Excerpted text:
The funeral took two days, with Ramanauskas-Vanagas coffin being held in St. Johns church the first day. Then, on Saturday, a Holy Mass was held in Vilnius Cathedral followed by a funerary procession to Antakalnis Cemetery where several thousand soldiers, priests, and ordinary people have participated.
In a graveside speech today, president of Lithuania Dalia Grybauskaitė has also condemned all the ongoing attempts to smear the Lithuanian freedom fighters and expressed her gladness that so many people came and, with their numbers, proved that they understand the Lithuanian freedom fighters for who they were - fighters against the occupation of Lithuania.
The "fight for the memory of partisans" explained
The main story that influenced this Grybauskaitė's remark was that of controversial writer's Rūta Vanagaitė's accusations earlier this year that Ramanauskas-Vanagas was collaborating with the Soviet regime (she attacked many other Lithuanian freedom fighters in a similar fashion). Such accusations drew a widespread condemnation from public figures and historians alike as completely unfounded - however, there were similar attacks against other Lithuanian key partisans as well.
How could these smear-campaigns against partisan leaders be happening at all though? There are numerous reasons.

Given data:
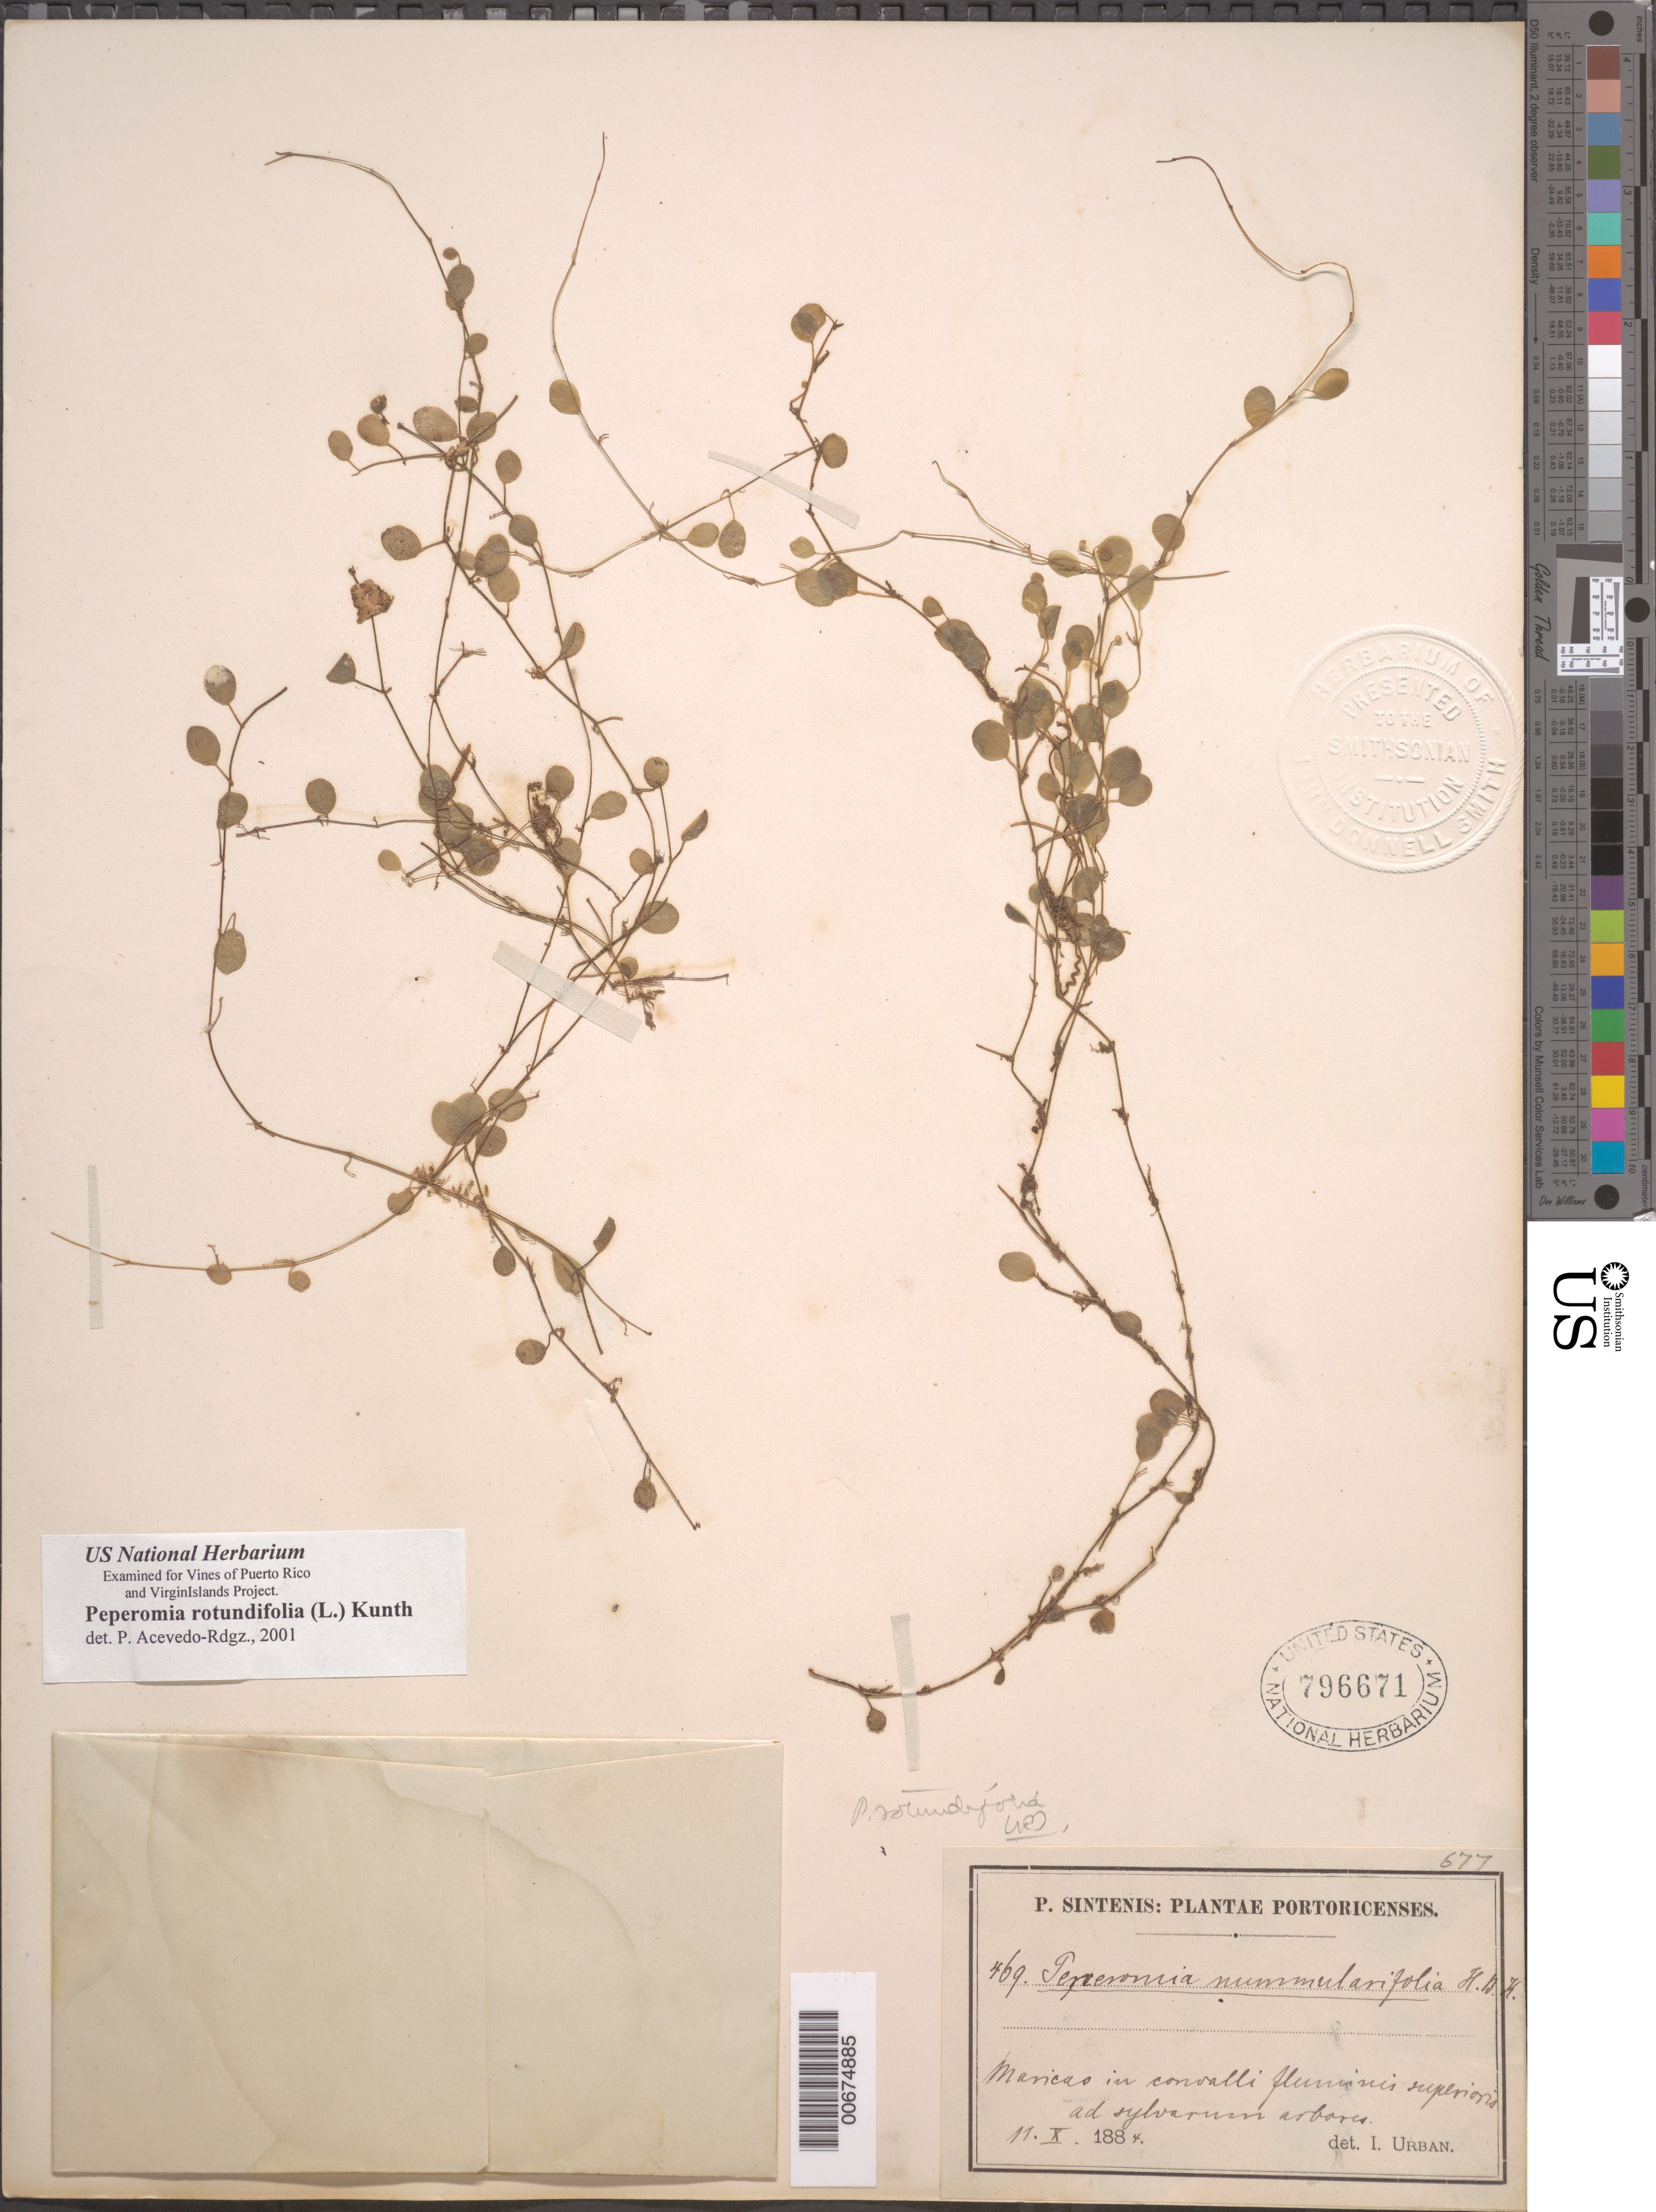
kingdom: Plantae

Stated task: Resume the article on the Ramanauskas-Vanagas funeral and the smear campaigns against Lithuanian partisans, writing on from its final sentence.

Result of the task:
1.Forged Soviet documents and false-flag attacks
Firstly, the Soviet Union was inclined to portray Lithuanian pro-freedom activist leaders as collaborators with either Nazi German regime or the Soviet regime itself, that way casting a doubt among Lithuanians and others in these partisans. This way, they hoped to make Lithuanians less likely to support the guerrilla war. In order to achieve this, the Soviet Union used to fabricate documents and disseminate them locally and abroad, sponsor false-flag operations in Lithuanian villages and report their own atrocities as partisans'. Some of these Soviet documents and reports about such operations are still used as a basis for conclusions, especially by people who are not historians and are not knowledgeable in KGB/NKVD methods, and especially by foreigners.
Such forged KGB/NKVD documents and actions would typically "assign" things such as betrayal of Lithuania, war crimes, murders of civilians to the partisan leaders.
2.Seeing the entire World War 2 through a Western-Front lens
Secondly, some Westerners, many Russians, and Israelis have an oversimplified view of World War 2 as a conflict between "Good" (Allies) and "Evil" (Axis), with no third factions. This belief, however, is based solely on the Western Front situation, where independent nations fought against the onslaught of Nazi Germany.
In Central-Eastern Europe, however, Lithuanians and many other once-independent nations were essentially caught between two foreign genocidal occupational totalitarian regimes, representing both the Axis (Nazi Germany) and the Allies (Soviet Union). An underground third-force, therefore, arose in Central-Eastern Europe, opposing both invaders and seeking to restore their own independent countries as they were before World War 2. Lithuanian partisans were that third force in Lithuania.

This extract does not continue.